The match argument points to a
regamatch_t structure. The
nmatch and pmatch field must be filled by the caller. If
REG_NOSUB
was used when compiling the regexp, or
match->nmatch
is zero, or
match->pmatch
is NULL
, the
match->pmatch
argument is ignored. Otherwise, the
submatches corresponding to the parenthesized subexpressions are
filled in the elements of match->pmatch
, which must be
dimensioned to have at least match->nmatch
elements.
The match->cost
field is set to the cost of the match
found, and the match->num_ins
,
match->num_del
, and match->num_subst
fields are set to the number of inserts, deletes, and substitutes in
the match, respectively.
The regaexec() functions return zero if a match with cost
smaller than params->max_cost
was found, otherwise
they return REG_NOMATCH
to indicate no match, or
REG_ESPACE
to indicate that enough temporary memory could
not be allocated to complete the matching operation.
#include <tre/regex.h>
int tre_have_backrefs(const
regex_t *preg);
int tre_have_approx(const
regex_t *preg);
The tre_have_backrefs() and tre_have_approx() functions return 1 if the compiled pattern has back references or uses approximate matching, respectively, and 0 if not.
#include <tre/regex.h>
char *tre_version(void);
int tre_config(int query, void *result);
The tre_config() function can be used to retrieve information of which optional features have been compiled into the TRE library and information of other parameters that may change between releases.

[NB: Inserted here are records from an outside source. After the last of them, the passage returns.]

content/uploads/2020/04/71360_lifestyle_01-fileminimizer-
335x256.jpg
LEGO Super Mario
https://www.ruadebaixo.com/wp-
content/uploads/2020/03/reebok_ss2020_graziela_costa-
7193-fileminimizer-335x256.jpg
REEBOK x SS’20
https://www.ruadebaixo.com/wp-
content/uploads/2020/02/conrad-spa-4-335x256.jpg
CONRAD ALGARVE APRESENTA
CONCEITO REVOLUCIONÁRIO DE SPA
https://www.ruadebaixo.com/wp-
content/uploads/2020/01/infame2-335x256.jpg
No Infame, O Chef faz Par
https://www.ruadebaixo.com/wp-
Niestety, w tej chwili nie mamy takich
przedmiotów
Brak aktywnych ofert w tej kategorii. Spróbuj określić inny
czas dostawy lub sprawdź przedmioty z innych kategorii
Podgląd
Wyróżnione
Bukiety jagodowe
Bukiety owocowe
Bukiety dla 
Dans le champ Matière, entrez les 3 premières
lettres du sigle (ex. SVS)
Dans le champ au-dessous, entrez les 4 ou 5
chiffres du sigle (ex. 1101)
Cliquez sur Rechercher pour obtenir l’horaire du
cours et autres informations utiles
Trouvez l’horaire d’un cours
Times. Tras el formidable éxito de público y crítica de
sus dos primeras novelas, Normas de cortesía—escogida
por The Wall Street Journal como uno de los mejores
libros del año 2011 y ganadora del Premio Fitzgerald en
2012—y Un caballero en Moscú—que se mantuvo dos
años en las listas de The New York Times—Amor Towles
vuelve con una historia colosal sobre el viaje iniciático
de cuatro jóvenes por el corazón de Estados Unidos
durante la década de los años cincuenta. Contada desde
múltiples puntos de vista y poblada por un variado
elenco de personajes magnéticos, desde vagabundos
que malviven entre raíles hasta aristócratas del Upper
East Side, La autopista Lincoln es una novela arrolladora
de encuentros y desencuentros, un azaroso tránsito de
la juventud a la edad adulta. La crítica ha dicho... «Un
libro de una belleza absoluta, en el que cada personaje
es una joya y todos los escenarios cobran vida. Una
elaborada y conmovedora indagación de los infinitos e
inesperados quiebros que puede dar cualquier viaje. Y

The query argument is an integer telling what information is requested for. The result argument is a pointer to a variable where the information is returned. The return value of a call to tre_config() is zero if query was recognized, REG_NOMATCH otherwise.
The following values are recognized for query:
- TRE_CONFIG_APPROX
- The result is an integer that is set to one if approximate matching support is available, zero if not.
- TRE_CONFIG_WCHAR
- The result is an integer that is set to one if wide character support is available, zero if not.
- TRE_CONFIG_MULTIBYTE
- The result is an integer that is set to one if multibyte character set support is available, zero if not.
- TRE_CONFIG_SYSTEM_ABI
- The result is an integer that is set to one if TRE has been compiled to be compatible with the system regex ABI, zero if not.
- TRE_CONFIG_VERSION
- The result is a pointer to a static character string that gives the version of the TRE library.
The tre_version() function returns a short human readable character string which shows the software name, version, and license.
The header <tre/regex.h> defines certain C preprocessor symbols.
The following definitions may be useful for checking whether a new enough version is being used. Note that it is recommended to use the pkg-config tool for version and other checks in Autoconf scripts.
- TRE_VERSION
- The version string.
- TRE_VERSION_1
- The major version number (first part of version string).
- TRE_VERSION_2
- The minor version number (second part of version string).
- TRE_VERSION_3
- The micro version number (third part of version string).
The following definitions may be useful for checking whether all necessary features are enabled. Use these only if compile time checking suffices (linking statically with TRE). When linking dynamically tre_config() should be used instead.
- TRE_APPROX
- This is defined if approximate matching support is enabled. The prototypes for approximate matching functions are defined only if TRE_APPROX is defined.
- TRE_WCHAR
- This is defined if wide character support is enabled. The prototypes for wide character matching functions are defined only if TRE_WCHAR is defined.
- TRE_MULTIBYTE
- This is defined if multibyte character set support is enabled. If this is not set any locale settings are ignored, and the default locale is used when parsing regexps and matching strings.